Is it appropriate to speak about death in a personal statement?
I’m hoping to apply for a journalism course and am writing my personal statement. Because of covid it has been so hard to get work experience, but my family asked me to write a couple of obituaries for our local newspaper for a couple of family members that passed away this year. Just basically telling their life stories. I’m really in two minds about putting this in my application because I don’t know if it’s too morbid. Any advice is appreciated. Thanks!
- fcas80Lv 72 months ago
You should write about things that you feel strongly about, and if this is one of them, that's fine.
- GypsyfishLv 72 months ago
If you think your obituaries are well-written, mention them and include an example. If it's just the "He was a carpenter for 45 years. He is survived by a wife and 3 children", don't bother.
- MamawidsomLv 72 months ago
At one level, writing is writing, but anyone can write an obituary. You weren't paid to do so and the newspaper will print whatever you submit, right? This is not the same things as a professional obituary produced for a public figure by the newspaper staff at the the WSJ or NY Times.
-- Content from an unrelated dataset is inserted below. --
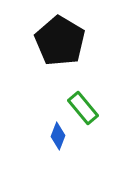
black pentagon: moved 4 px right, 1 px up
I'm not sure how doing that improves your chances of admission.
You're free to include whatever you want in your personal statement, but again, I'm not sure how family members passing away or you writing the obituaries contributes to your resume.
- 2 months ago
It's a brilliant idea. Obits used to be deadly dull. Now they are a fascinating read, warts and all. Read the obits in a good quality newspaper to see what a good journalist can do with a life story. Best obit writers are at The Times (the real Times not the skanky NY Times). It is behind a paywall but you can get a free subscription.